> [Exercise tasks]
[A] Reproduce the stretch of the post on the Empire as a dystopia below from "A figurehead or" through "jungle planet lmao)", word for word.
[B] In the post on the Empire as a dystopia below, what rank does the Empire have almost explicitly for loyalty checks?

> [Quoted passage]
+ + + + +

Walk through Dromund Kaas. There’s literally soldiers on the street harassing civilians.

It’s a dystopian society, almost bullet point by bullet point.
Propaganda is used to control the citizens of society. Information, independent thought, and freedom are restricted.
A figurehead or concept is worshiped by the citizens of the society. (Sith and the Emperor)
Citizens are perceived to be under constant surveillance. (Intelligence and Minders)
Citizens have a fear of the outside world. (Everyone not-Imperial is bad)
Citizens live in a dehumanized state. (Their lives are just assets to the Sith).
The natural world is banished and distrusted. (or perhaps they can’t do shit about DK being on a jungle planet lmao)
Citizens conform to uniform expectations. Individuality and dissent are bad.
The society is an illusion of a perfect utopian world. (If it’s not Imperial, it’s inferior).
Intelligence is used heavily against their own population that they have a Minder rank near explicitly for loyalty checks and the Empire has PACIFICATION DROIDS all over the streets. The majority art is rarely anything Sith-worshipping propaganda or direct Imperial propaganda. The Keeper, probably the most aware Imperial, does acknowledge the Sith ARE the Empire. That is how it was made. That is how it is structured. The Empire IS a monolith of the Sith.
The Empire has an UNREAL amount of control. That is how they succeeded with what they had against the Republic and how they maintain so much control. They were nearly destroyed, so they have no more time for games. The Empire is a threatening force against the Republic because it is a MACHINE. The dismissal of morality for results is scary-effective, which is just a huge driving force of the light/dark choices this game has.
If the Empire was not a bad society, then the Light Side Sith Warrior or Inquisitor has no motivation in why they want to change the Empire. The agent wouldn’t have had to frequently bash heads with the Sith leadership to succeed for the good of the civilians.
As you can tell I love the adventure of working in a society like this for writing and RP. I RP’d open world back in the beginning days where there were wars of Sith powerbases and it was literally a scary hazard to walk around as a non-force user alone. This is just the Empire. There’s potential for improvement, especially with the constant changes of leadership, but it’s not comparable in terms of Republic life. The scary part of dystopias are that they do leave their individuals unwanting and take care of their own, but the civilians have to remain ignorant of consequences of their utopia or they willfully ignore it because they are just fine. The sheer lack of freedom the Empire has alone is enough to make the call that it is not going to be the same as Republic life.

+ + + + +

> [Records supplied]
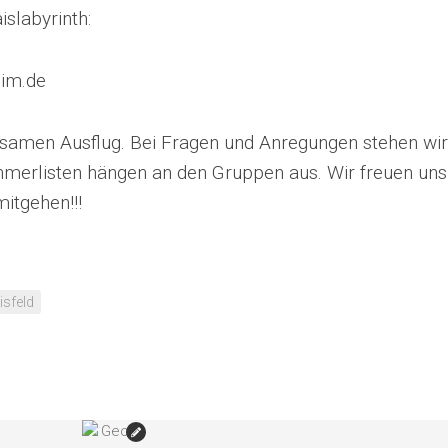
slabyrinth:
eim.de
samen Ausflug. Bei Fragen und Anregungen stehen wir
ehmerlisten hängen an den Gruppen aus. Wir freuen uns
itgehen!!!
isfeld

+ + + + +

> [Solution set]
[A]
A figurehead or concept is worshiped by the citizens of the society. (Sith and the Emperor)
Citizens are perceived to be under constant surveillance. (Intelligence and Minders)
Citizens have a fear of the outside world. (Everyone not-Imperial is bad)
Citizens live in a dehumanized state. (Their lives are just assets to the Sith).
The natural world is banished and distrusted. (or perhaps they can’t do shit about DK being on a jungle planet lmao)

[B] A Minder rank.